§ **Challenge 1**
From the article on queer life under restrictive laws, reproduce the passage starting with "Literature about trying" and going on through "countries, it is.".
§ **Challenge 2**
According to the article on queer life under restrictive laws, in how many U.S. states are non-binary gender markers now accepted?

§ **Source**

10 Books About Being Queer in a Country Where It’s Illegal

Literature about trying to live as yourself in a country that polices sexuality

Photo by Steve Johnson on Unsplash

LGBTQ rights have suffered some recent setbacks in the U.S., but from a legal perspective, at least, it’s still one of the best times in recent history to be queer in this country. Gay marriage is legal at the federal level. Sodomy laws have been ruled unconstitutional since 2003, following the landmark decision in Lawrence v. Texas. Non-binary gender markers are now accepted in 11 U.S. states. It could be harder—and in 70 other countries, it is.

According to the International Lesbian, Gay, Bisexual, Trans and Intersex Association (ILGA), there are currently 70 United Nations member states that criminalize homosexuality, with punishments ranging from whipping in Malaysia to the death penalty in Iran. These governmental restrictions are obvious violations of human rights, seeking to police not only sexual activity but identity and self-expression. But, as the characters in these nine books prove, an unjust law isn’t enough to change who you are. Each of these books, both fiction and nonfiction, is about living in a country where being queer is either technically illegal or actively prosecuted—and the heartbreak, danger, and triumph that can follow when you do it anyway.

§ **Data section**
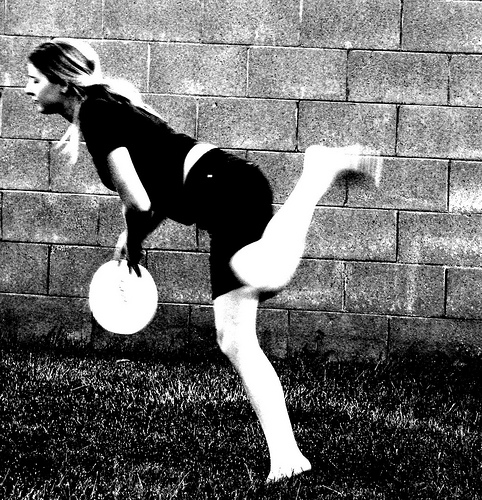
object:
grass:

§ **Exercise result 1**
Literature about trying to live as yourself in a country that polices sexuality

Photo by Steve Johnson on Unsplash

LGBTQ rights have suffered some recent setbacks in the U.S., but from a legal perspective, at least, it’s still one of the best times in recent history to be queer in this country. Gay marriage is legal at the federal level. Sodomy laws have been ruled unconstitutional since 2003, following the landmark decision in Lawrence v. Texas. Non-binary gender markers are now accepted in 11 U.S. states. It could be harder—and in 70 other countries, it is.

§ **Exercise result 2**
11